Advice for purchasing out of town

Hello Carolinagirl,
Is this a new unit?  If so, remember it may have been on the lot since late 99.  A lot of people have probably walked through opening drawers, doors, windows, ck all drawer slides, hinghes and such.  How is the carpet and uphoilsery, man I need spell ck, does it show wear? I know they have signs "please do not sit" but, I sure am going to sit and try it out if I am looking to buy. None of this would bother me except, I would expect a pretty good deal.  They should be wanting to move the unit.  20 t0 25% off list at least. If it is a used unit, just do the normal tire kicking and look for any water damage, hook up to power and wait long enough to see if all appliances work.  Don,t forget h/water heater and see if they will give the previous owners name and find out why they traded.  Good luck

Chelse L. Nash
fulltimer03@yahoo.com


----------



## Carolinagirl (Feb 22, 2002)

Advice for purchasing out of town

Hi CNash,
Well we went to look at the bobcat.  Fortunately it already had a down payment on it, I say this cause the layout left some to be desired.  The only spot for the TV was on a fold out stand off the back of the dinnette to the left when you walk in the door.  The kitchen was immediately infront of you when you walk in but that TV would be in your way walking in the door.  With 2 kids and nintendo and playstation gadgets, your talking a disaster.  Anyway we saw a unit we really liked.  It is Wildwood by forest river.  This unit is a new leftover 2001 unit.  It looks great, priced great, we can't find anything wrong and may make a deal.  Any info about Forest river?  We tried some research and it seems mixed reviews, depends on the brands.  Any comments from anyone on Forest river would be appreciated, even more for Wildwood by Forest river.  Thanks!

Carolinagirl
2000 Coleman Fairview
1995 Chevy Suburban
1995 Chevy Silverado 4x4


----------



## Cliff (Feb 22, 2002)

Advice for purchasing out of town

Carloinagirl...

The Forest River is not a high dollar piece, but make good starter units. I suspect they are very similar in quality as their pop-up units are, which you may be more familiar with from postings on the PUT board concerning the Rockwood and Flagstaff Pop-up's.

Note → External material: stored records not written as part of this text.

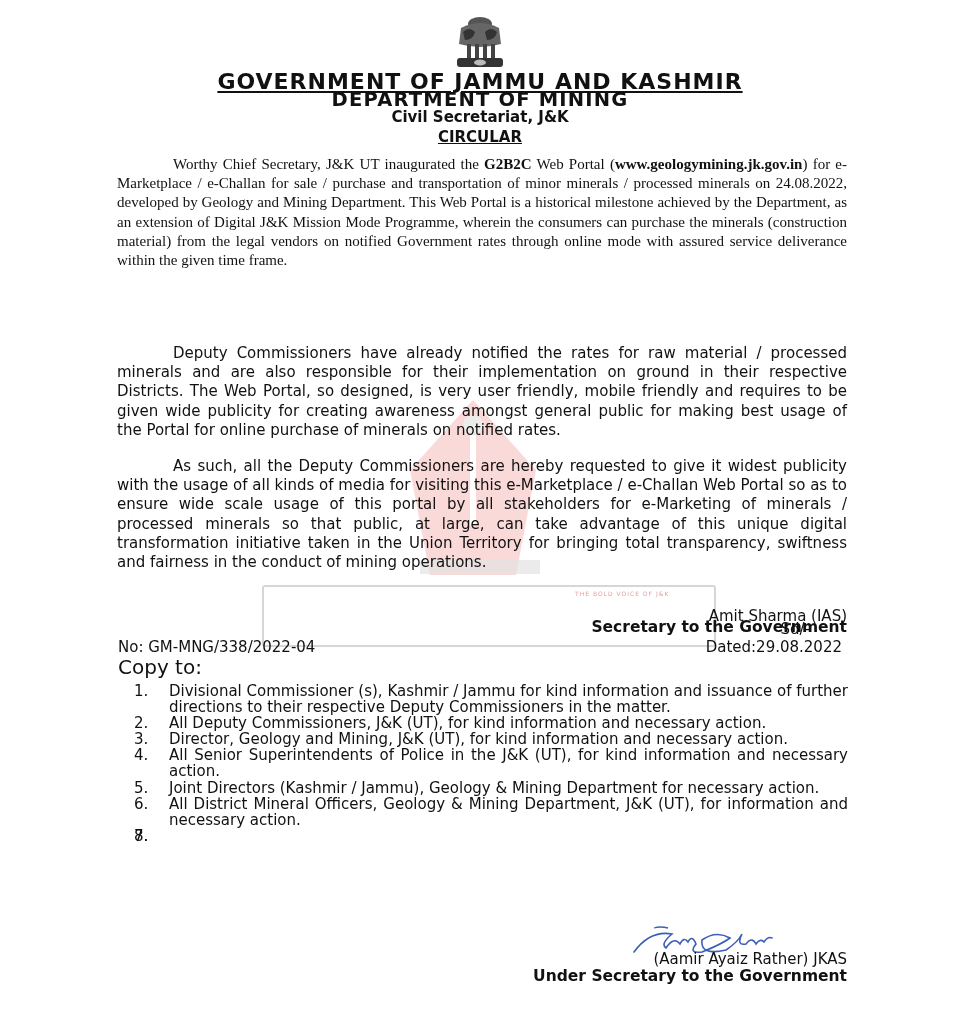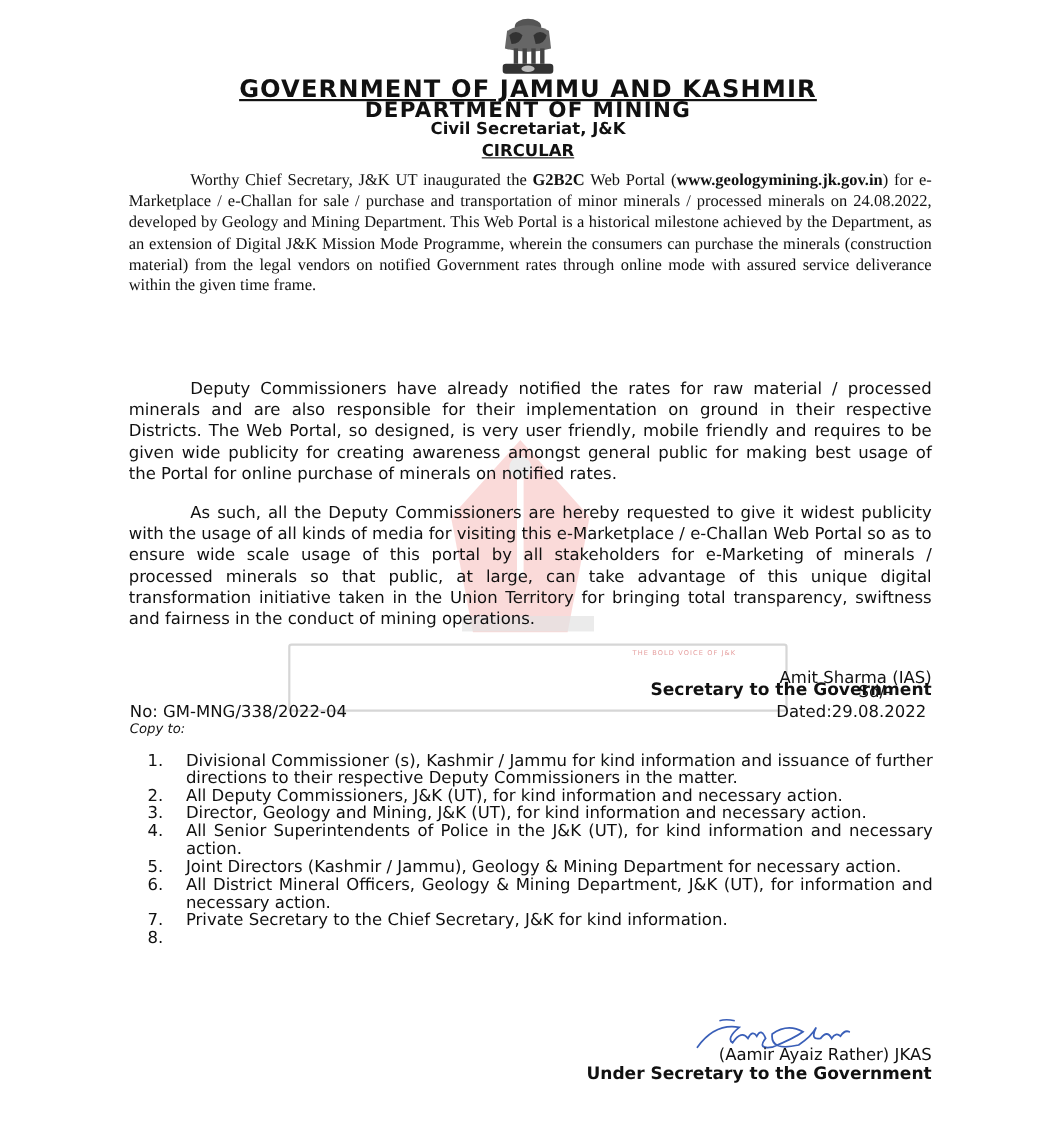--- a/index.html
+++ b/index.html
@@ -50,21 +50,21 @@
   .p1 { top: 155px; font-family: Liberation Serif, serif; }
   .p2 { top: 344px; }
   .p3 { top: 457px; }
 
   .sig-block { position: absolute; right: 113px; text-align: right; font-size: 15px; line-height: 19px; }
   .sd { top: 620px; right: 150px; text-align: center; }
   .name1 { top: 607px; }
   .title1 { top: 618px; font-weight: bold; font-size: 15.5px; }
   .dated { position: absolute; top: 638px; right: 118px; font-size: 15px; }
   .refno { position: absolute; top: 638px; left: 118px; font-size: 15px; }
-  .copyto { position: absolute; top: 655px; left: 118px; font-size: 12px; font-style: italic; }
+  .copyto { position: absolute; top: 655px; left: 118px; font-size: 20px; }
 
   .copy-list {
     position: absolute; left: 134px; top: 683px; width: 714px;
     margin: 0; padding: 0; list-style: none; font-size: 15px; line-height: 16.1px;
   }
   .copy-list li { position: relative; padding-left: 35px; text-align: justify; margin: 0; }
   .copy-list .num { position: absolute; left: 0; top: 0; }
 
   .signature { position: absolute; left: 630px; top: 922px; width: 150px; height: 36px; }
   .name2 { position: absolute; top: 950px; right: 113px; font-size: 15px; }
@@ -118,21 +118,21 @@
     <div class="dated">Dated:29.08.2022</div>
     <div class="copyto">Copy to:</div>
 
     <ol class="copy-list">
       <li><span class="num">1.</span><span>Divisional Commissioner (s), Kashmir / Jammu for kind information and issuance of further directions to their respective Deputy Commissioners in the matter.</span></li>
       <li><span class="num">2.</span><span>All Deputy Commissioners, J&amp;K (UT), for kind information and necessary action.</span></li>
       <li><span class="num">3.</span><span>Director, Geology and Mining, J&amp;K (UT), for kind information and necessary action.</span></li>
       <li><span class="num">4.</span><span>All Senior Superintendents of Police in the J&amp;K (UT), for kind information and necessary action.</span></li>
       <li><span class="num">5.</span><span>Joint Directors (Kashmir / Jammu), Geology &amp; Mining Department for necessary action.</span></li>
       <li><span class="num">6.</span><span>All District Mineral Officers, Geology &amp; Mining Department, J&amp;K (UT), for information and necessary action.</span></li>
-      <li><span class="num">7.</span><span>Private Secretary to the Chief Secretary, J&amp;K for kind information.</span></li>
+      <li><span class="num">7.</span></li>
       <li><span class="num">8.</span></li>
     </ol>
 
     <svg class="signature" viewBox="0 0 150 36">
       <path d="M4 30 Q20 8 42 12 Q30 22 36 26 Q44 14 50 22 Q54 14 58 20 Q62 12 66 22 Q58 32 72 30 Q92 22 100 16 Q86 8 72 18 Q70 34 96 28 Q108 20 112 12 Q106 24 116 22 Q122 14 126 22 Q130 16 134 20 Q138 14 142 16" fill="none" stroke="#3a5fb8" stroke-width="1.6" stroke-linecap="round"></path>
       <path d="M24 6 Q30 4 38 6" fill="none" stroke="#3a5fb8" stroke-width="1.3"></path>
     </svg>
 
     <div class="name2">(Aamir Ayaiz Rather) JKAS</div>
     <div class="title2">Under Secretary to the Government</div>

I looked long and hard at a Forest River 5th wheel, it's amenities and layout were near identical to the Alpenlite, but cost was around $30,000 less. It was obvious the quality wasn't near as good, but it seemed like a decent trade off considering the price difference. I'll need to hit the lottery before I can buy a $56k Alpenlite!!!

*C*

*Chaos reigns within. Reflect, repent, and reboot.
                                 Order shall return.*

www.gonecamping.net


----------



## drummerman (Feb 22, 2002)

Advice for purchasing out of town

Hey Carolinagirl.

I just purchased a Wildcat 5th wheel by Forest River. Its a 28BH
My wife and I did a lot looking, (2 years worth) and for the price, features and extras, we when with the Wildcat.
Everyone I have talked to about Forest River products seem to like them.  No major problems I know of.  Keystone's Larado 29BH's floorplan was pretty much the same, but the Wildcat had more features standard than Keystone Larado 29BH.

I get it in about 5 weeks,

Here is a link to Forest River's website.

http://www.forestriverinc.com/default.asp?page=wildfp&menu=wildfc


drummerman


----------



## brooksrimes (Feb 23, 2002)

Advice for purchasing out of town

Forest River may be a good company, but I think they have a lot of nerve requiring that you register on their website just to find out who their nearest dealer is.


----------